§ **Work to complete**:
Swap "dashed" for "dotted" in the stretch from the start of the material through the line containing "line at (191, 1093): none -> present". Write out only those lines, with everything else left unchanged.

[start]

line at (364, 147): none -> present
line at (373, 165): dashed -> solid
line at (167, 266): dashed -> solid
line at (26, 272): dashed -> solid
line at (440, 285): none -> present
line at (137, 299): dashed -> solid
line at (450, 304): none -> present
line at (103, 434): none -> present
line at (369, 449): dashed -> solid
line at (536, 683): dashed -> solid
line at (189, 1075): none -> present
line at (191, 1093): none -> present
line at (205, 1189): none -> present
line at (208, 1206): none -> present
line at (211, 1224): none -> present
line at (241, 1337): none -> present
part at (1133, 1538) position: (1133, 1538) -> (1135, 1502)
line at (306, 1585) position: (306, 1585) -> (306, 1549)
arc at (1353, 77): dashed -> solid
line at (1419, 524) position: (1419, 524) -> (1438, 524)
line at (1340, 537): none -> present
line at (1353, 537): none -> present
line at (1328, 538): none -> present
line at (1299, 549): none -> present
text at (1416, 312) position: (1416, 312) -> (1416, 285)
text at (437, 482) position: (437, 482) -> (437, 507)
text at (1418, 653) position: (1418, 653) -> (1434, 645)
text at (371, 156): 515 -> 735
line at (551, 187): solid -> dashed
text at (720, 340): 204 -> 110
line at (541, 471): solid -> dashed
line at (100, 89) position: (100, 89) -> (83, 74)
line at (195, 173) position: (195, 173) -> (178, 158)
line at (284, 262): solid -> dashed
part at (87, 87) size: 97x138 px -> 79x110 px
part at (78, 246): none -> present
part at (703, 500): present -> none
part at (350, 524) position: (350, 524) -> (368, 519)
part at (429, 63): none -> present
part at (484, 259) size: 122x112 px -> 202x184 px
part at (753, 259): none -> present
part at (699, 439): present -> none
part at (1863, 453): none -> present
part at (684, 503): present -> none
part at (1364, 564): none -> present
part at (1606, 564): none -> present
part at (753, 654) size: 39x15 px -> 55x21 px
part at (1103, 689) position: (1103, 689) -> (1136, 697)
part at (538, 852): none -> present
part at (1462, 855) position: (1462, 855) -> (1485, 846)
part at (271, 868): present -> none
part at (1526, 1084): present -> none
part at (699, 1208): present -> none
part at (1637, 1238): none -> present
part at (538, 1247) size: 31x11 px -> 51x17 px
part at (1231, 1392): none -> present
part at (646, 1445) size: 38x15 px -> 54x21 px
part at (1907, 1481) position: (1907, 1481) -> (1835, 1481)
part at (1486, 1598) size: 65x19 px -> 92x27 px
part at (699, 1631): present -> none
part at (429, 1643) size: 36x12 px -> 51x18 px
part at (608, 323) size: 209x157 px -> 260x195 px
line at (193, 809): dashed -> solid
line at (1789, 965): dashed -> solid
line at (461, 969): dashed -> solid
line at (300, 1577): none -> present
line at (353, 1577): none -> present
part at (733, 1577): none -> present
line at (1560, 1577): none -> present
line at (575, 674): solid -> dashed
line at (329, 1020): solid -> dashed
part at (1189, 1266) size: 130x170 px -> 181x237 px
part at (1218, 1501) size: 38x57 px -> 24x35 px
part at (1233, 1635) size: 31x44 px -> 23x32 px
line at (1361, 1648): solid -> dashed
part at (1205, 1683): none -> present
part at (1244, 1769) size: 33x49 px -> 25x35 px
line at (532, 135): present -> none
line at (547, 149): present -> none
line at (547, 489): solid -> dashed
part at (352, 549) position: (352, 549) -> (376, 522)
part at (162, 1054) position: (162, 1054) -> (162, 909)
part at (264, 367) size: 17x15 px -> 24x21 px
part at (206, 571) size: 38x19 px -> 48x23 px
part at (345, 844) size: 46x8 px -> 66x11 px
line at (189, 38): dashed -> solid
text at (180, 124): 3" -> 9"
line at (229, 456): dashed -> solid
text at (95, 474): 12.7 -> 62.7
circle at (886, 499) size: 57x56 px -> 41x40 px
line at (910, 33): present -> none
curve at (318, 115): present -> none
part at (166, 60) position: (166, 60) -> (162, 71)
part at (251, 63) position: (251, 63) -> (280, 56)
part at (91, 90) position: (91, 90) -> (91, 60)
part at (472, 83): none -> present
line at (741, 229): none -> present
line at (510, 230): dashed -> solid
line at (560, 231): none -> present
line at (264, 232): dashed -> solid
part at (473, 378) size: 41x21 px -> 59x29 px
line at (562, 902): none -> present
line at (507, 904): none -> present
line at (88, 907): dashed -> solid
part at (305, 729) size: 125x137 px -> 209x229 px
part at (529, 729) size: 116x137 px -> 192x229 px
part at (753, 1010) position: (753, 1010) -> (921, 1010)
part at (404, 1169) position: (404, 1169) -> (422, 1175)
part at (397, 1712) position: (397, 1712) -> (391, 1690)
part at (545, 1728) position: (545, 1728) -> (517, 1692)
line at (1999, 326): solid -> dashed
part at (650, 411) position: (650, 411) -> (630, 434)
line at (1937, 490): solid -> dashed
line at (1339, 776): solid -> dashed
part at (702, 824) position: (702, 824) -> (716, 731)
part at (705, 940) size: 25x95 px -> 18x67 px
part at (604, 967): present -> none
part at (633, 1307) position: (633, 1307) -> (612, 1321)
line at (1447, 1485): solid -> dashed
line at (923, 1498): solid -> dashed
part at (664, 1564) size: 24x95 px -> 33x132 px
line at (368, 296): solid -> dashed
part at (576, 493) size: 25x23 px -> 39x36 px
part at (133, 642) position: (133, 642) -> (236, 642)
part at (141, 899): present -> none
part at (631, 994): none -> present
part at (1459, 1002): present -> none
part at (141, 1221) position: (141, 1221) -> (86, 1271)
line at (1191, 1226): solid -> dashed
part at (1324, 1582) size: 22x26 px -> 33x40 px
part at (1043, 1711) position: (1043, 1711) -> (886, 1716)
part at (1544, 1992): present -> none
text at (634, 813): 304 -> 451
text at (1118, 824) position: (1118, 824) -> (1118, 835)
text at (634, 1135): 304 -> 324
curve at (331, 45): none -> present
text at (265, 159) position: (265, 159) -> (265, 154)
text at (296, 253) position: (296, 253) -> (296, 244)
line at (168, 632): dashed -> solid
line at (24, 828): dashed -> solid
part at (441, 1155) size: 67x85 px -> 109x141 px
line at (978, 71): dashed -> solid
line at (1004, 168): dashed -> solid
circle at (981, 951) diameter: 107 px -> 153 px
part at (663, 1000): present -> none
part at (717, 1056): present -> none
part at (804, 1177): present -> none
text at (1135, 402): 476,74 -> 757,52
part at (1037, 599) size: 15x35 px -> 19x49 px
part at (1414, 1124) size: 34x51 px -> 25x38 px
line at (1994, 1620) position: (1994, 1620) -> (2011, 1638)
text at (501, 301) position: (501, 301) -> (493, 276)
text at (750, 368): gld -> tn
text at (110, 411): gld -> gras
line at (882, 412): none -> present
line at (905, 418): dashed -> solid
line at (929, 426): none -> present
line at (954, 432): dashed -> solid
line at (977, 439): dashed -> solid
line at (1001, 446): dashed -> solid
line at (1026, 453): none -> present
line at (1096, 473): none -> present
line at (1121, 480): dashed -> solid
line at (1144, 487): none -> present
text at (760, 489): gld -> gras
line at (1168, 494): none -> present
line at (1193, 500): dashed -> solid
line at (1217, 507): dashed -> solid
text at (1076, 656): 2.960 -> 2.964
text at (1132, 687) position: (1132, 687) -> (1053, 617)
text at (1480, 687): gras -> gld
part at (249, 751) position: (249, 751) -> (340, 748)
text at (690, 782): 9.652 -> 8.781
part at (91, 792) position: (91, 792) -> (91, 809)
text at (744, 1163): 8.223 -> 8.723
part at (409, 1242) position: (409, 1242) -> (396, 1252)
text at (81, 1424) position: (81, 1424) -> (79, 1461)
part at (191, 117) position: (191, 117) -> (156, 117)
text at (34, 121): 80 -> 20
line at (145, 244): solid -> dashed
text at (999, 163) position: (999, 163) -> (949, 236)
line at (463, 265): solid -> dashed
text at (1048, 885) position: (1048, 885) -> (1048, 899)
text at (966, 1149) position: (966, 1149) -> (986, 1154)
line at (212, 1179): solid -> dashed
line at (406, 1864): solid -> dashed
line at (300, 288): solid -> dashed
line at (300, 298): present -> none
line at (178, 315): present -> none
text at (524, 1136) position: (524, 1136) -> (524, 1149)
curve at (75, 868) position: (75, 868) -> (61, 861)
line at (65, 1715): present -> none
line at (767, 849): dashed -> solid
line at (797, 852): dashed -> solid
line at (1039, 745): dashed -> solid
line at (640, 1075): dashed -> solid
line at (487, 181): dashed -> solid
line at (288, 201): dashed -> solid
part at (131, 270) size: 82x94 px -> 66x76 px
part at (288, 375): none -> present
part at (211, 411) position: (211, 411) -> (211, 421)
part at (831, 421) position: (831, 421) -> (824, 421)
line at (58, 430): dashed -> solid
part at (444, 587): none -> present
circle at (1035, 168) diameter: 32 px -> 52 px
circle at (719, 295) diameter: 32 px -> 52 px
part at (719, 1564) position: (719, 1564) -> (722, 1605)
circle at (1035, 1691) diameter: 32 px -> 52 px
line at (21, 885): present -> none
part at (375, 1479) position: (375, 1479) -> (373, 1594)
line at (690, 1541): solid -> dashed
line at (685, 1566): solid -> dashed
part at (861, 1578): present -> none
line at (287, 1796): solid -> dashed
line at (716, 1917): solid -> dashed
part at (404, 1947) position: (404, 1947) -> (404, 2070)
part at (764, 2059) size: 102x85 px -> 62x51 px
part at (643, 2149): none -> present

[end]

§ **Solution for this task**:
line at (364, 147): none -> present
line at (373, 165): dotted -> solid
line at (167, 266): dotted -> solid
line at (26, 272): dotted -> solid
line at (440, 285): none -> present
line at (137, 299): dotted -> solid
line at (450, 304): none -> present
line at (103, 434): none -> present
line at (369, 449): dotted -> solid
line at (536, 683): dotted -> solid
line at (189, 1075): none -> present
line at (191, 1093): none -> present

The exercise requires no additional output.